* _Text passage_
- International promotional poster
- Georgian: ხმელი ფოთოლი
- Directed by: Alexandre Koberidze
- Screenplay by: Alexandre Koberidze
- Produced by: Mariam Shatberashvili; Luise Hauschild; Alexandre Koberidze;
- Starring: David Koberidze; Otar Nijaradze;
- Cinematography: Alexandre Koberidze
- Edited by: Alexandre Koberidze
- Music by: Giorgi Koberidze
- Production company: New Matter Films
- Distributed by: Heretic (Germany)
- Release date: 13 August 2025 (Locarno);
- Running time: 186 minutes
- Countries: Germany; Georgia;
- Language: Georgian;

= Dry Leaf =

2025 Georgian road movie by Alexandre Koberidze

Dry Leaf (ხმელი ფოთოლი) is a 2025 experimental road movie produced, written and directed by Alexandre Koberidze, starring his father David Koberidze as Irakli, it follows a father searching his missing daughter across rural Georgia.

The film had its world premiere in the main competition of the 78th Locarno Film Festival on 13 August 2025, where it won the Special Mention prize.

It is Koberidze's second film shot in digital 144p low resolution following Let the Summer Never Come Again (2017).

== Plot ==
When Lisa, a young photographer, disappears, her father decides to search for her. He sets off on a journey through Georgia with her best friend Levani, an invisible person, as Lisa had recently been photographing football stadiums across the country. As the landscape passes by and they travel from one football stadium to the next, the people and their stories change, and with each football pitch and village, the chances of finding Lisa diminish.

==Cast==
- David Koberidze as Irakli
- Otar Nijaradze as Levani
- Irina Chelidze as Nino
- Giorgi Bochorishvili as Policeman
- Vakhtang Fanchulidze as Policeman

==Production==
"Dry Leaf" is the English translation of a football pass coined in the 1950s by two-time World Cup winner Brazilian player Didi (Portuguese: folha seca). Football is a recurrent motif during the film, as David Koberidze character searches his daughter through rural Georgia. The Brazilian national football team is also known for being wildly embraced by underdeveloped countries around the world.

* _Job item 1_
Swap "Special Mention" for "Jury Prize" in the Dry Leaf article, copying out the part starting at "- Release date: 13" and ending at "Come Again (2017).".
* _Job item 2_
Answer these questions from the Dry Leaf article.
(a) What is the film's running time?
(b) Who wrote the music for the film?
(c) What is the Portuguese name of the football pass that gives the film its title?

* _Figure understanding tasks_
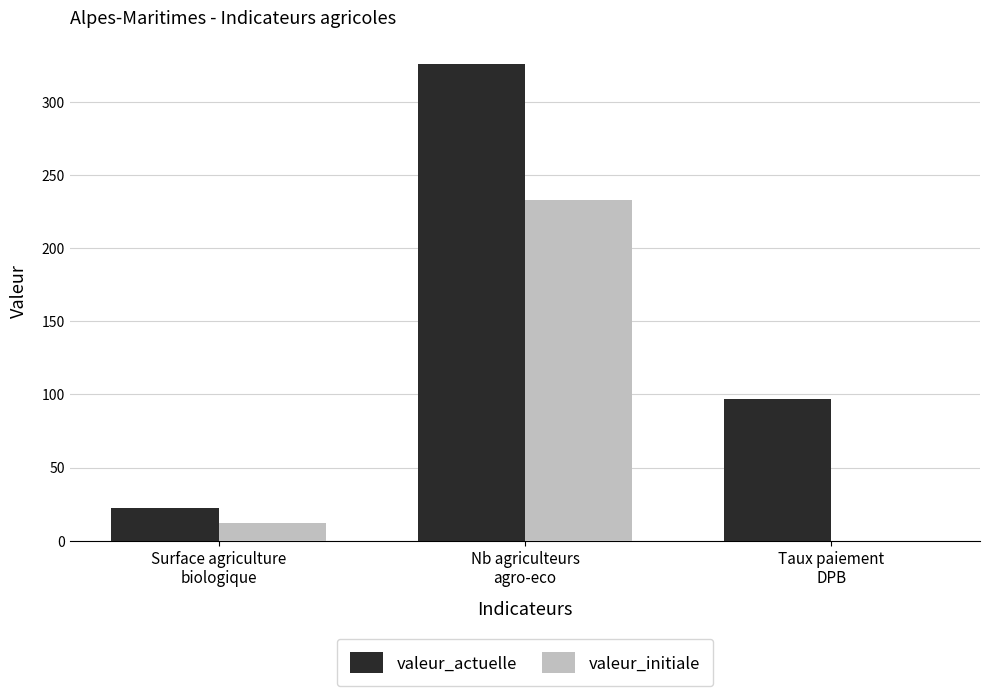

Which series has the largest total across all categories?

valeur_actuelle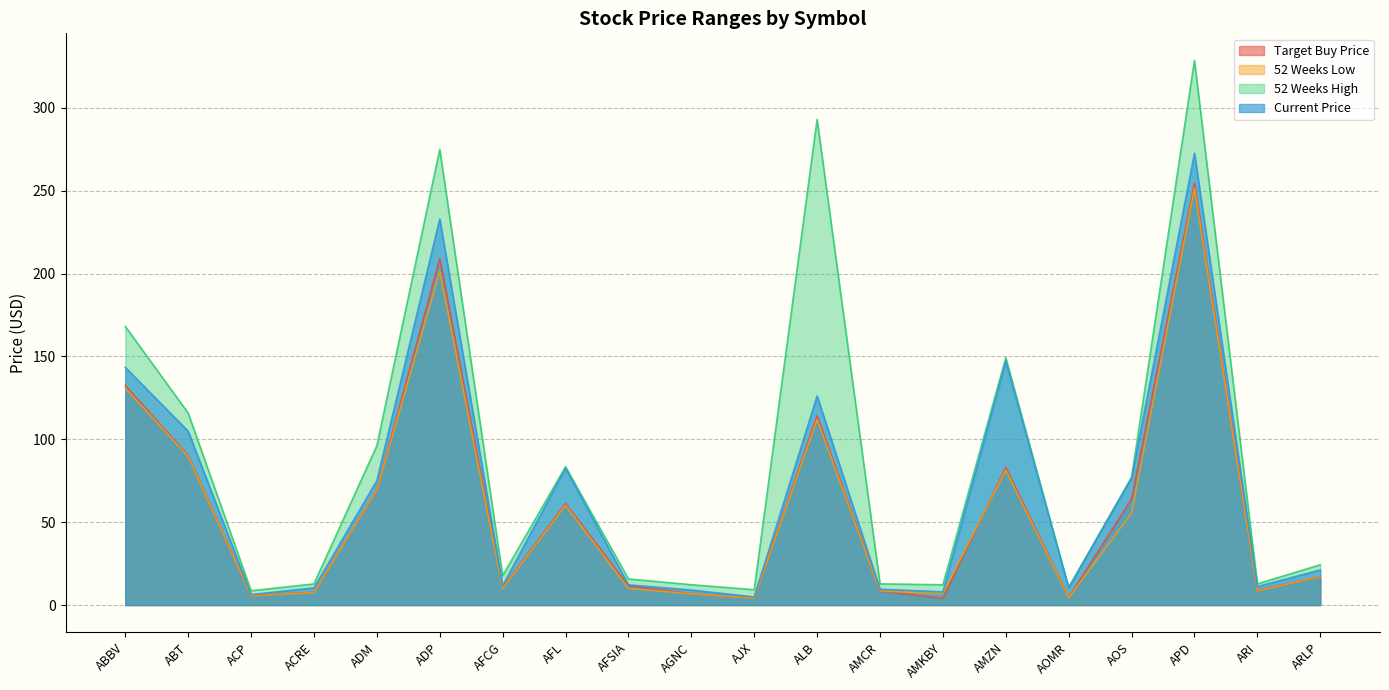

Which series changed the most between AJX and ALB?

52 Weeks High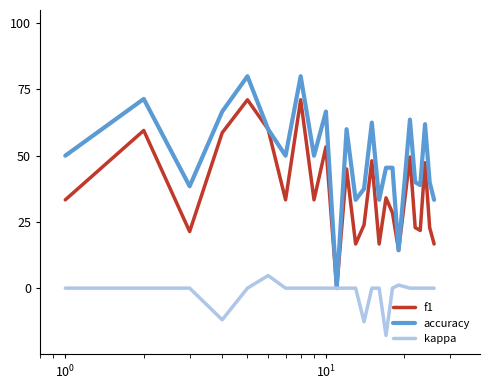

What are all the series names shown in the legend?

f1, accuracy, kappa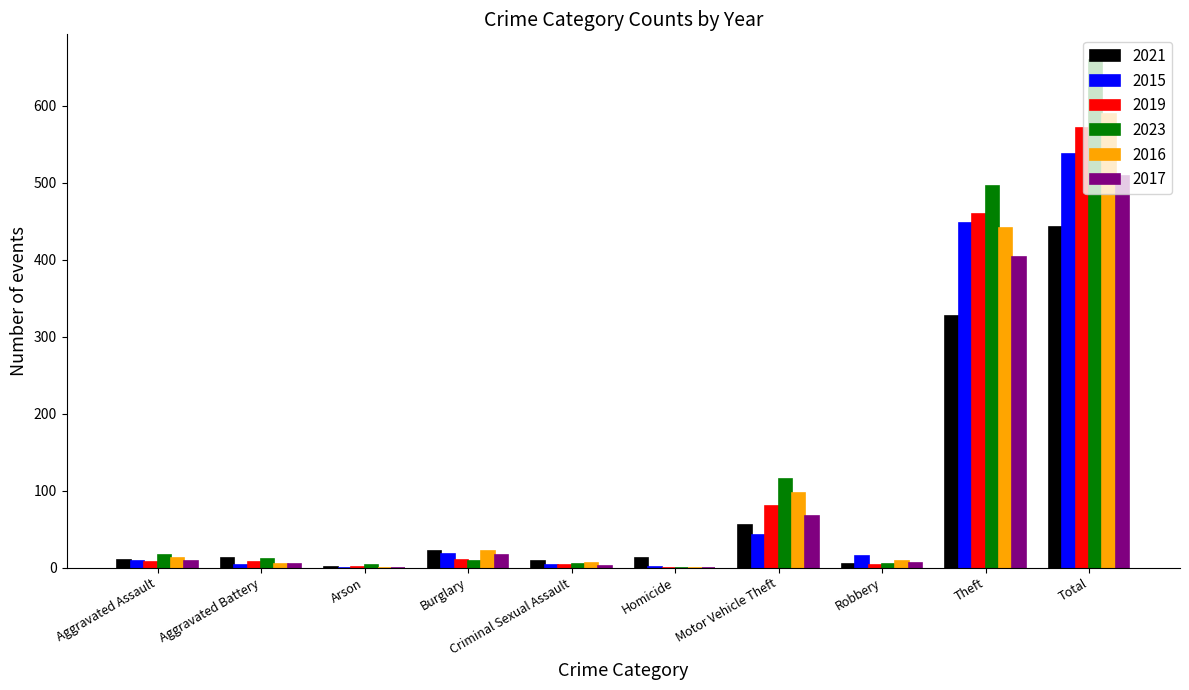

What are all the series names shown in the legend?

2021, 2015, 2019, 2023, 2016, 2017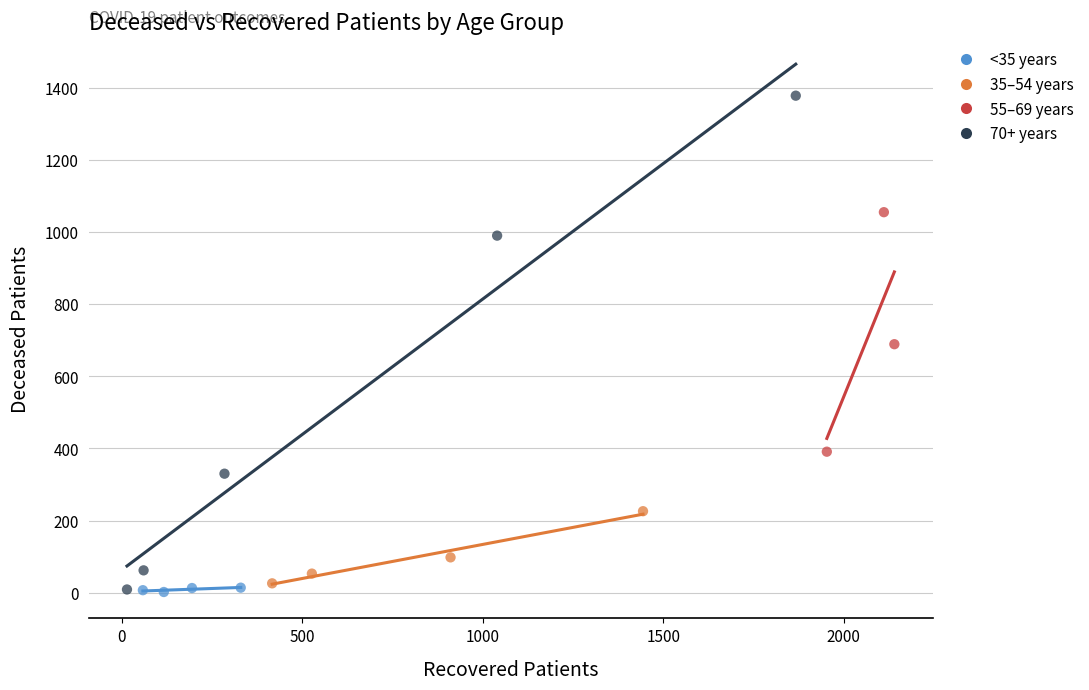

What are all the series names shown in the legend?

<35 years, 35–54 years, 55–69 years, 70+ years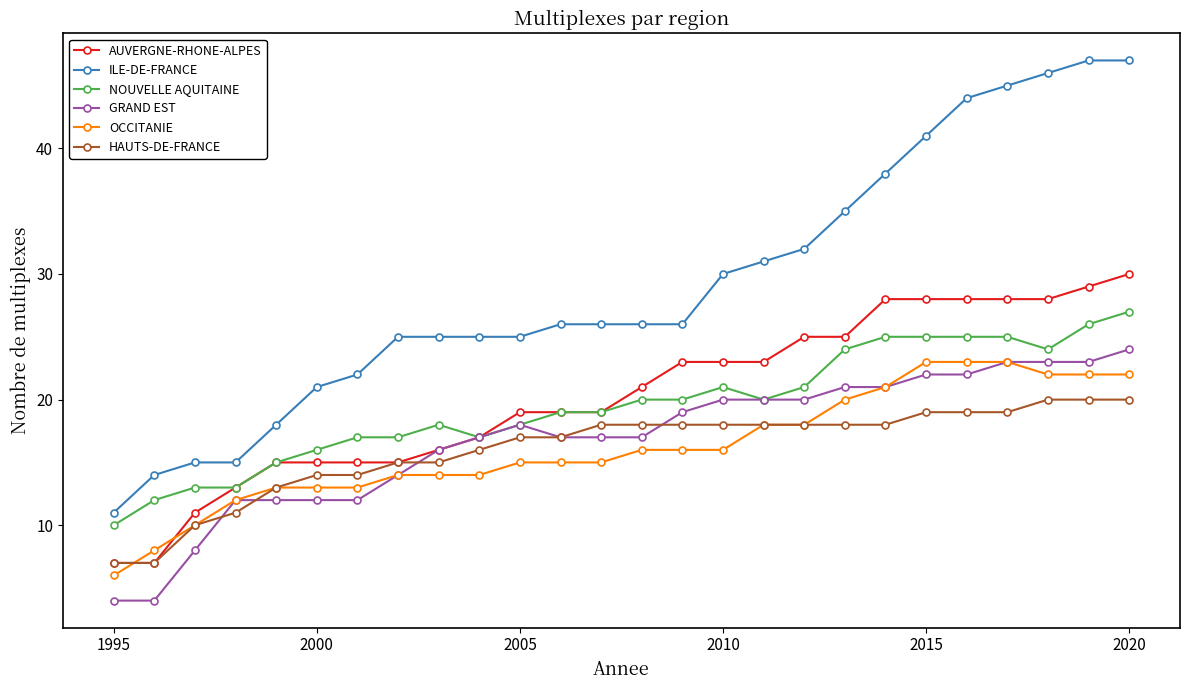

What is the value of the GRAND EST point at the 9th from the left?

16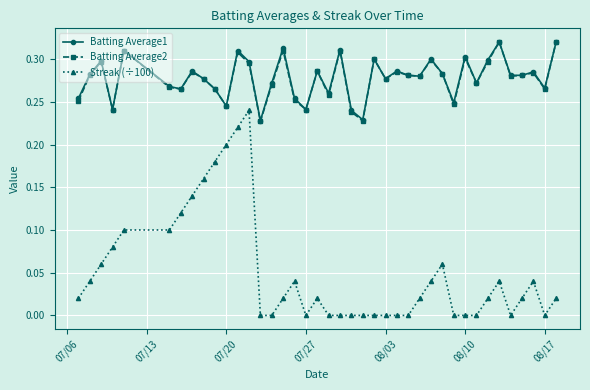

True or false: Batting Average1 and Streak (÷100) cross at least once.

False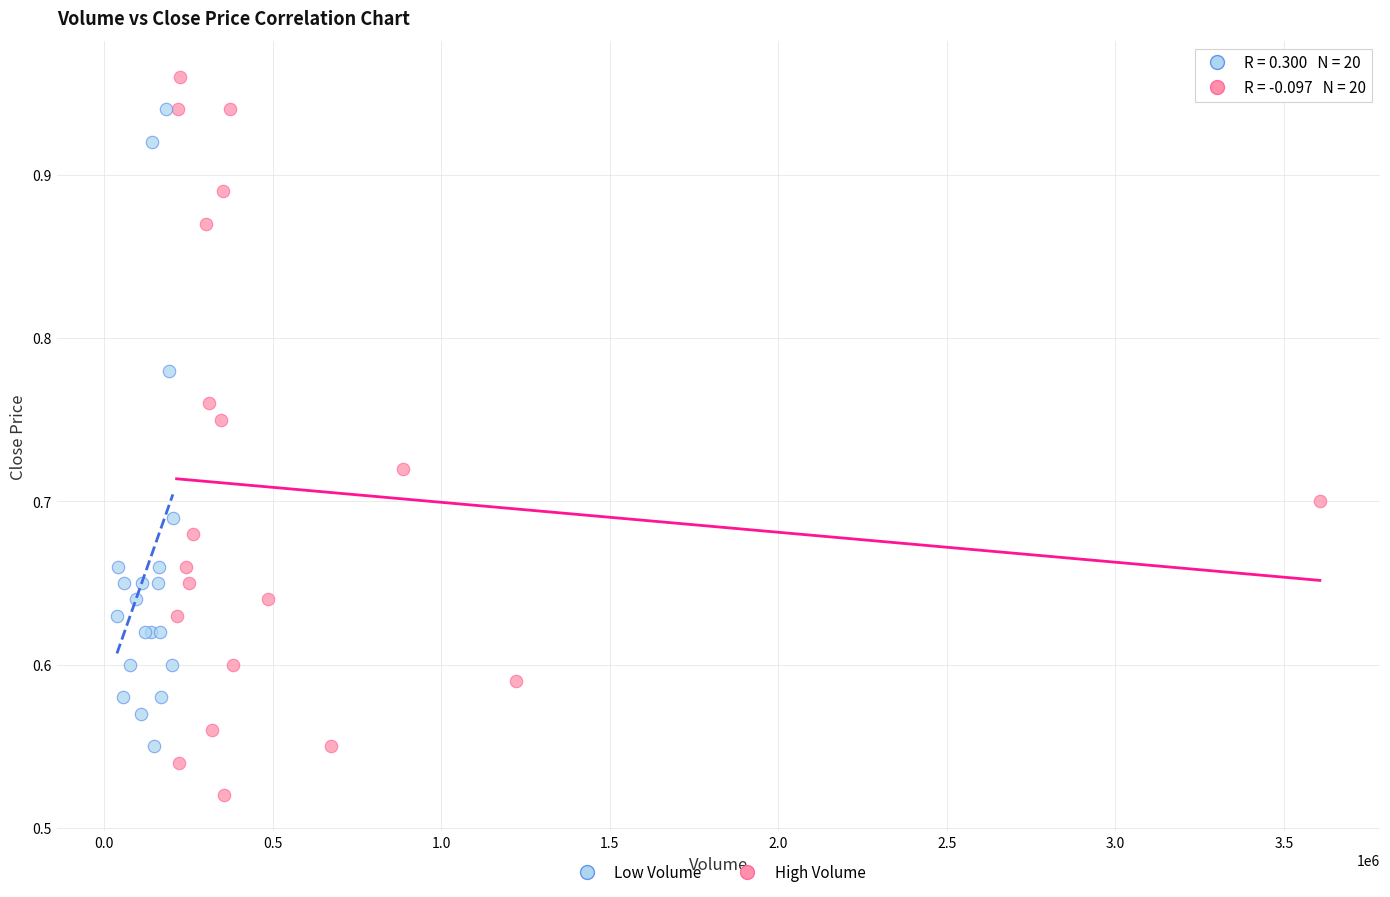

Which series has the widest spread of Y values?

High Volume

* _Exercise solution 1_
- Release date: 13 August 2025 (Locarno);
- Running time: 186 minutes
- Countries: Germany; Georgia;
- Language: Georgian;

= Dry Leaf =

2025 Georgian road movie by Alexandre Koberidze

Dry Leaf (ხმელი ფოთოლი) is a 2025 experimental road movie produced, written and directed by Alexandre Koberidze, starring his father David Koberidze as Irakli, it follows a father searching his missing daughter across rural Georgia.

The film had its world premiere in the main competition of the 78th Locarno Film Festival on 13 August 2025, where it won the Jury Prize prize.

It is Koberidze's second film shot in digital 144p low resolution following Let the Summer Never Come Again (2017).

* _Exercise solution 2_
(a) 186 minutes
(b) Giorgi Koberidze
(c) Folha seca